Task brief: Transcribe all of the entries below exactly. Leave out the pictures.

Source material:

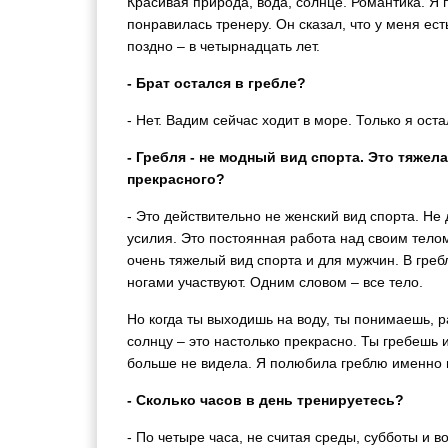
Красивая природа, вода, солнце. Романтика. Я 
понравилась тренеру. Он сказал, что у меня ест
поздно – в четырнадцать лет.
- Брат остался в гребле?
- Нет. Вадим сейчас ходит в море. Только я оста
- Гребля - не модный вид спорта. Это тяжела
прекрасного?
- Это действительно не женский вид спорта. Не
усилия. Это постоянная работа над своим телом
очень тяжелый вид спорта и для мужчин. В гре
ногами участвуют. Одним словом – все тело.
Но когда ты выходишь на воду, ты понимаешь, ра
солнцу – это настолько прекрасно. Ты гребешь 
больше не видела. Я полюбила греблю именно и
- Сколько часов в день тренируетесь?
- По четыре часа, не считая среды, субботы и в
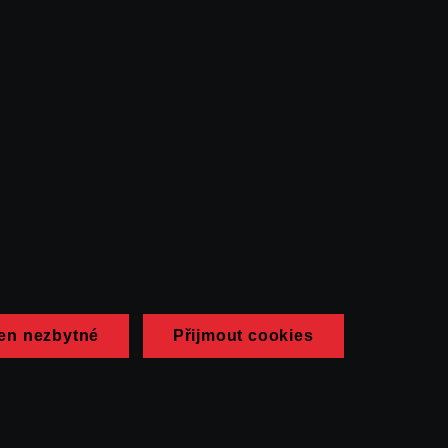
en nezbytné
Přijmout cookies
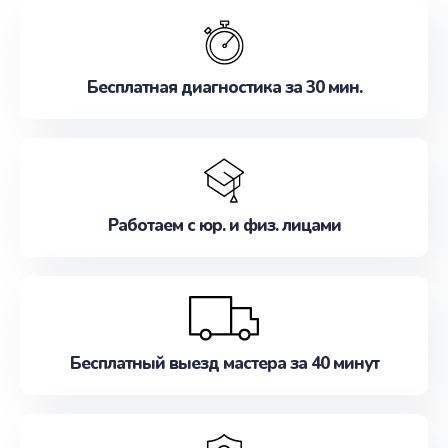
обслуживание, удовлетворяя их потребности
наилучшим образом. Не медлите записаться на
ремонт уже сейчас!
Бесплатная диагностика за 30 мин.
Работаем с юр. и физ. лицами
Бесплатный выезд мастера за 40 минут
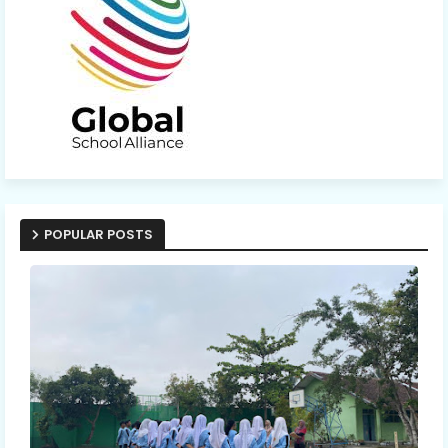
POPULAR POSTS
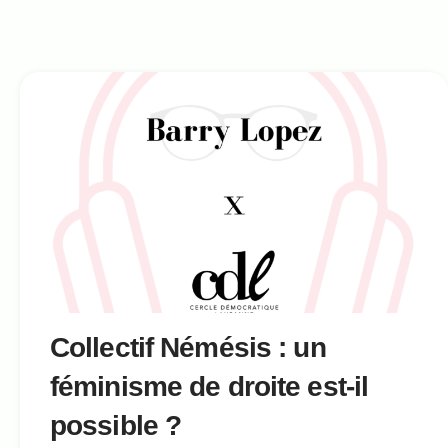
Collectif Némésis : un
féminisme de droite est-il
possible ?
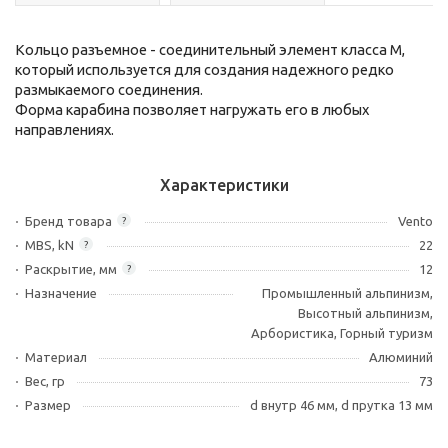
Кольцо разъемное - соединительный элемент класса М,
который используется для создания надежного редко
размыкаемого соединения.
Форма карабина позволяет нагружать его в любых
направлениях.
Характеристики
Бренд товара
Vento
?
MBS, kN
22
?
Раскрытие, мм
12
?
Назначение
Промышленный альпинизм,
Высотный альпинизм,
Арбористика, Горный туризм
Материал
Алюминий
Вес, гр
73
Размер
d внутр 46 мм, d прутка 13 мм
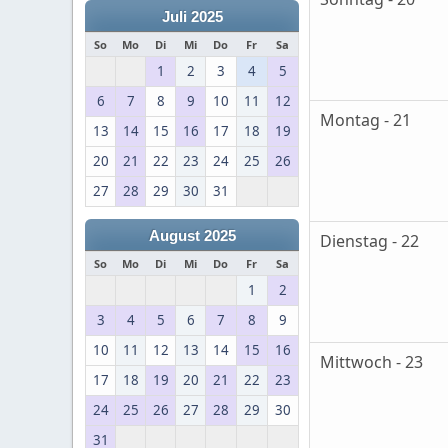
Juli 2025
So
Mo
Di
Mi
Do
Fr
Sa
1
2
3
4
5
6
7
8
9
10
11
12
Montag - 21
13
14
15
16
17
18
19
20
21
22
23
24
25
26
27
28
29
30
31
August 2025
Dienstag - 22
So
Mo
Di
Mi
Do
Fr
Sa
1
2
3
4
5
6
7
8
9
10
11
12
13
14
15
16
Mittwoch - 23
17
18
19
20
21
22
23
24
25
26
27
28
29
30
31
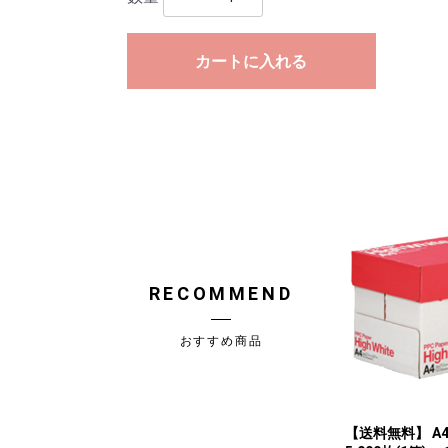
カートに入れる
RECOMMEND
おすすめ商品
【送料無料】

Solution:
Красивая природа, вода, солнце. Романтика. Я 
понравилась тренеру. Он сказал, что у меня ест
поздно – в четырнадцать лет.
- Брат остался в гребле?
- Нет. Вадим сейчас ходит в море. Только я оста
- Гребля - не модный вид спорта. Это тяжела
прекрасного?
- Это действительно не женский вид спорта. Не
усилия. Это постоянная работа над своим телом
очень тяжелый вид спорта и для мужчин. В гре
ногами участвуют. Одним словом – все тело.
Но когда ты выходишь на воду, ты понимаешь, ра
солнцу – это настолько прекрасно. Ты гребешь 
больше не видела. Я полюбила греблю именно и
- Сколько часов в день тренируетесь?
- По четыре часа, не считая среды, субботы и в
en nezbytné
Přijmout cookies
обслуживание, удовлетворяя их потребности
наилучшим образом. Не медлите записаться на
ремонт уже сейчас!
Бесплатная диагностика за 30 мин.
Работаем с юр. и физ. лицами
Бесплатный выезд мастера за 40 минут
POPULAR POSTS
Collectif Némésis : un
féminisme de droite est-il
possible ?
Кольцо разъемное - соединительный элемент класса М,
который используется для создания надежного редко
размыкаемого соединения.
Форма карабина позволяет нагружать его в любых
направлениях.
Характеристики
Бренд товара
Vento
?
MBS, kN
22
?
Раскрытие, мм
12
?
Назначение
Промышленный альпинизм,
Высотный альпинизм,
Арбористика, Горный туризм
Материал
Алюминий
Вес, гр
73
Размер
d внутр 46 мм, d прутка 13 мм
Juli 2025
So
Mo
Di
Mi
Do
Fr
Sa
1
2
3
4
5
6
7
8
9
10
11
12
Montag - 21
13
14
15
16
17
18
19
20
21
22
23
24
25
26
27
28
29
30
31
August 2025
Dienstag - 22
So
Mo
Di
Mi
Do
Fr
Sa
1
2
3
4
5
6
7
8
9
10
11
12
13
14
15
16
Mittwoch - 23
17
18
19
20
21
22
23
24
25
26
27
28
29
30
31
カートに入れる
RECOMMEND
おすすめ商品
【送料無料】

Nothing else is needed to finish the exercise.